By Jennifer Ding     10/6/11 7:00pm

Rice Cinema screened Mira Nair's Throne of Death on Wednesday night as a prelude to the upcoming Festival of Contemporary Films from India.

The actual festival will be hosted by the Chao Center for Asian Studies from Nov. 4-6 and features three different Indian languages with English subtitles. While all films are from India, they are not specifically about the country, festival organizer and post-doctorate Ratheesh Radhakrishnan said.

"The point is not to show India, but to show cinema," he said. "These films highlight the talent and range of Indian directors beyond well-known Bollywood and Arthouse cinema productions, and India is just the context."

Graduate student Samhita Sunya said that the directors were exploring filmmaking itself without a genre of set expectations.
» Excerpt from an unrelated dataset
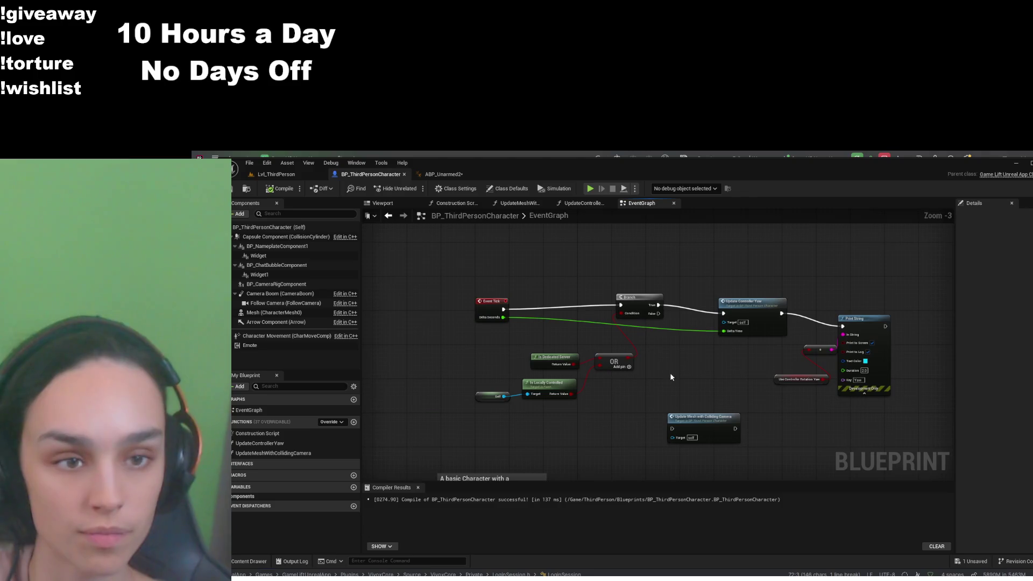
left_click_drag(670, 372, 620, 384)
Two of the directors Moinak Biswas and Shalini Usha Nair are attending the screenings of their own films and will be available for question and answer sessions afterwards. Biswas is the keynote speaker for the festival and will stay at Rice for a month as a scholar in residence.
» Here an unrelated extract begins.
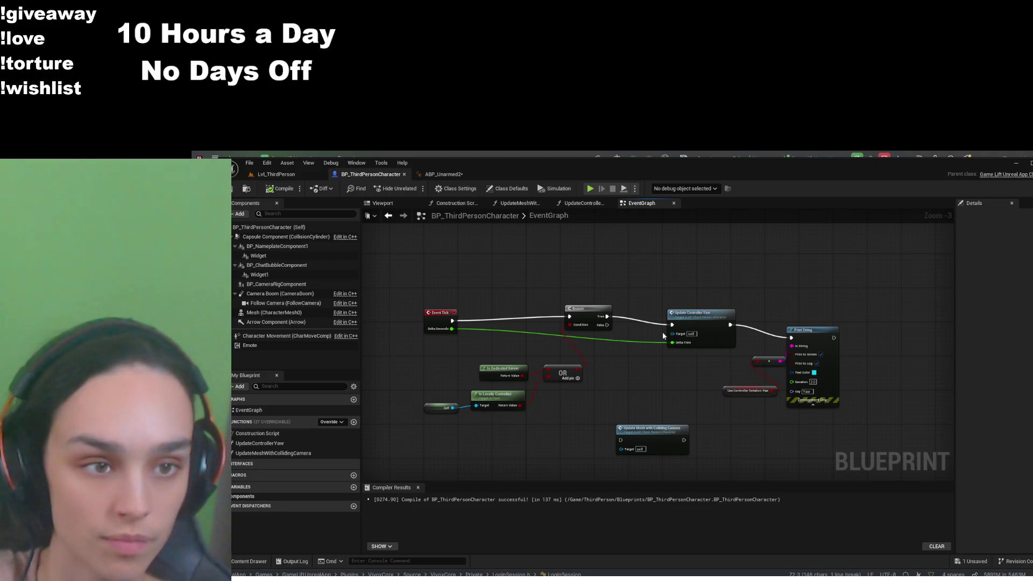
double_click(694, 319)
The seven films come from diverse genres and time periods. Radhakrishnan and Sunya describe them as an urban tale, dark comedy, folk tale, psychological drama, a child's film with a twist, and lastly, a combination of rap music video, pornography, and independent film.

This final description refers to director Q's film Asshole, a movie about expressing the angst of youth through rap. Asshole will not be released in India due to the level of profanity and sexual content it contains.

Within, by director Shalini Usha Nair, is another film that will be featured. It is about a man who starts to believe that his wife is a yakshi, a mythical female who seduces men, drinks their blood, and leaves nothing but their nails and hair.

All of the films will be screened at the Rice Cinema, which is located in the Rice Media Center.

"The festival will help "supplement the widespread knowledge of Bollywood," Sunya said. "These films show the many other possibilites that exist."